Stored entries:
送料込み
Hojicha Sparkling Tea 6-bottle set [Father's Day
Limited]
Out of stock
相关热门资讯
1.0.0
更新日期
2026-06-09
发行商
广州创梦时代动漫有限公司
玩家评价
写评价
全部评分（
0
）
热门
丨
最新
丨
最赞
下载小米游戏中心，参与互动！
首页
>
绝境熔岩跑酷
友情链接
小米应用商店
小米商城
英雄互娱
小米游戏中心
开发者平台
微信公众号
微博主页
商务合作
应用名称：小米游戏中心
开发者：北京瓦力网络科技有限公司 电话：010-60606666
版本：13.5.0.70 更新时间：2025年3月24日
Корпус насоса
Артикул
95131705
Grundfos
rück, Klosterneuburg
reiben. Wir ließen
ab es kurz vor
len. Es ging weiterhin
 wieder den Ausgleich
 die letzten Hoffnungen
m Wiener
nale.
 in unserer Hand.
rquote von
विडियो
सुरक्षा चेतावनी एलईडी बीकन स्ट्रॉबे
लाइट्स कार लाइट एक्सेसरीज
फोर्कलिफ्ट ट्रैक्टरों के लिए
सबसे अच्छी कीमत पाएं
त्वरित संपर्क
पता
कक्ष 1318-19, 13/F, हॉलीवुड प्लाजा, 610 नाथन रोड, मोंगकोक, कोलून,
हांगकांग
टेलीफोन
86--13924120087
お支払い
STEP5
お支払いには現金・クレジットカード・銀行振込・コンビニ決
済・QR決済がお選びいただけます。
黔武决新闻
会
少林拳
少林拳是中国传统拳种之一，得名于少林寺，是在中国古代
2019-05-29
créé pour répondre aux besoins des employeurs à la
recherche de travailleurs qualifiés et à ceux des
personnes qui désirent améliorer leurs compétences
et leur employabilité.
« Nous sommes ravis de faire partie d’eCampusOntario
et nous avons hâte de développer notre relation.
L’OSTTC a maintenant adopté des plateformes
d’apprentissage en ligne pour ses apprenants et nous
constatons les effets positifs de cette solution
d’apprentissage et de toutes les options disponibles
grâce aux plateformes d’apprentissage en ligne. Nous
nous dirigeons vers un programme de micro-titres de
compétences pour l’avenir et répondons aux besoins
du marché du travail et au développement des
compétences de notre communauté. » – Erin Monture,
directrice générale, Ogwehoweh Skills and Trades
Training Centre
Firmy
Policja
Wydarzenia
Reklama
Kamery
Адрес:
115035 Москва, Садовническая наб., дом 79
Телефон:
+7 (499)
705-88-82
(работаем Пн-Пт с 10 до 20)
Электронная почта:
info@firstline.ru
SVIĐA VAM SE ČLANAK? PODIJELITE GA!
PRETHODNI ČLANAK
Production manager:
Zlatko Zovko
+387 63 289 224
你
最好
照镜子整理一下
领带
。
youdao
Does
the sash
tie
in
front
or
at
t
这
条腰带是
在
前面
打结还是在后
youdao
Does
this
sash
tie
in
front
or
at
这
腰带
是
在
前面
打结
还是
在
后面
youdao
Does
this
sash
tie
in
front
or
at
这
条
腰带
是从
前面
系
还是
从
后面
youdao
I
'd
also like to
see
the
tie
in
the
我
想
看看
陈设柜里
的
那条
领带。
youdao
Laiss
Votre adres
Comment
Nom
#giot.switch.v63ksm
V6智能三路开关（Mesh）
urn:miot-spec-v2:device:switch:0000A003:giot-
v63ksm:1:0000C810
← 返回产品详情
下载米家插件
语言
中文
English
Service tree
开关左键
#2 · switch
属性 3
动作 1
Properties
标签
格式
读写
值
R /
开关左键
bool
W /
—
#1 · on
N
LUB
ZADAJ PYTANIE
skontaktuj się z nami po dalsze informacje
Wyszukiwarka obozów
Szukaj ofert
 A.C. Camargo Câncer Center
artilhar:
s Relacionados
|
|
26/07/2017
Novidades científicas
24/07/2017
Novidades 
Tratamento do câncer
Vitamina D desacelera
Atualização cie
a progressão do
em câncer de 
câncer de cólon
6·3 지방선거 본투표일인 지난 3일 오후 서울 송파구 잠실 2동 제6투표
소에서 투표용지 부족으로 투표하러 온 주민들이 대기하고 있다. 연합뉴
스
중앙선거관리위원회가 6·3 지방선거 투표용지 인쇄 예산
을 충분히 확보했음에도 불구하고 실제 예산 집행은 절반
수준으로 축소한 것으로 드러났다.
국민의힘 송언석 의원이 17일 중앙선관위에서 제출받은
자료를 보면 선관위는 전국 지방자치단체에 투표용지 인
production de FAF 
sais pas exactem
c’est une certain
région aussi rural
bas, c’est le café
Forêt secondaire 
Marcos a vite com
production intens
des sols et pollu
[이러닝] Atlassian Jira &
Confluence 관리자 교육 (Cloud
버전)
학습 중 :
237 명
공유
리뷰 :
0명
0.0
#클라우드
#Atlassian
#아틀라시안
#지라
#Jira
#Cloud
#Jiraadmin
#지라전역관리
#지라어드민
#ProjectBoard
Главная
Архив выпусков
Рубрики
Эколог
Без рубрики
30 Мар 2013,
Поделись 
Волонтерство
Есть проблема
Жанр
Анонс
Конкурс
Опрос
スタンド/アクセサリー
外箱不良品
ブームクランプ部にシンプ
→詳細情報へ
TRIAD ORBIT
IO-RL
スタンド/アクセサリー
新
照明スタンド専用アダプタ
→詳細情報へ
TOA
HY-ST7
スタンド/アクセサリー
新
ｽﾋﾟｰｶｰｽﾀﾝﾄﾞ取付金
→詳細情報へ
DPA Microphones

* _Request_: Take the entries above and copy out all lines with the string "giot".

* _Task output_:
#giot.switch.v63ksm
urn:miot-spec-v2:device:switch:0000A003:giot-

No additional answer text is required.